Step 5: From the candidate set obtained in Step 4, select the highest-priority task, GlobalHighestTask.

Step 6: Compare priorities. If PrivateHighestTask has higher priority than GlobalHighestTask, proceed to Step 7; otherwise, go to Step 8.

Step 7: Set PrivateHighestTask as the successor task for the core and proceed to Step 11.

Step 8: If PrivateHighestTask and GlobalHighestTask have equal priority, proceed to Step 9; otherwise go to Step 10.

Step 9: Choose the one with the earlier ready time between PrivateHighestTask and GlobalHighestTask as the successor task, then proceed to Step 11.

Step 10: Set GlobalHighestTask as the successor task for the core and proceed to Step 11.

Step 11: The chosen successor task runs on the core.

Step 12: The scheduling instance completes and awaits the next scheduling trigger, returning to Step 1.

 

Conclusion

Semipartitioned scheduling uses a global run queue to improve load balance and increase processor utilization compared with purely partitioned scheduling.

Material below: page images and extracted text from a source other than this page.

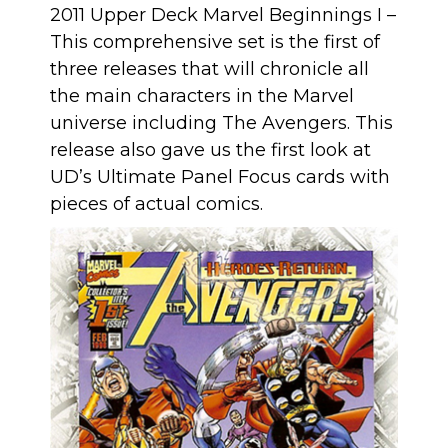
2011 Upper Deck Marvel Beginnings I
–
This comprehensive set is the first of
three releases that will chronicle all
the main characters in the Marvel
universe including The Avengers. This
release also gave us the first look at
UD’s Ultimate Panel Focus cards with
pieces of actual comics
.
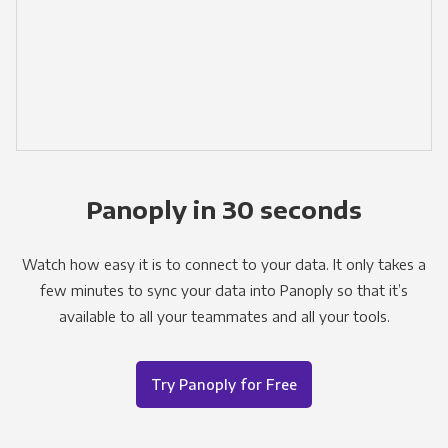
Panoply in 30 seconds
Watch how easy it is to connect to your data. It only takes a
few minutes to sync your data into Panoply so that it’s
available to all your teammates and all your tools.
Try Panoply for Free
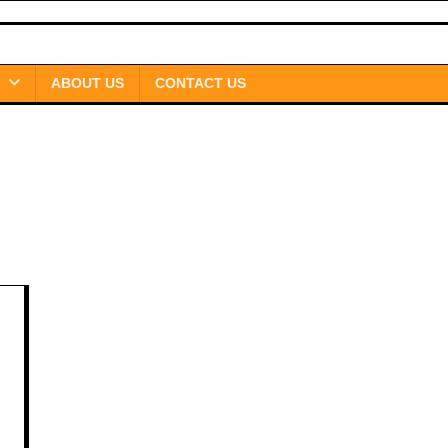
ABOUT US
CONTACT US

This article proposes a core-set enhancement to semipartitioned scheduling to address load imbalance. The core-set method restricts global scheduling to task-specific subsets of cores, improving locality and reducing contention while preserving the original scheduling behavior. The approach aims to maintain real-time properties and can support future multicore container configurations. Development and testing have been completed on FT1500-A; tasks run normally and core-set attributes are configurable so tasks run only within their specified core sets. The next step is experimental validation to compare this method's load balancing against standard semipartitioned scheduling.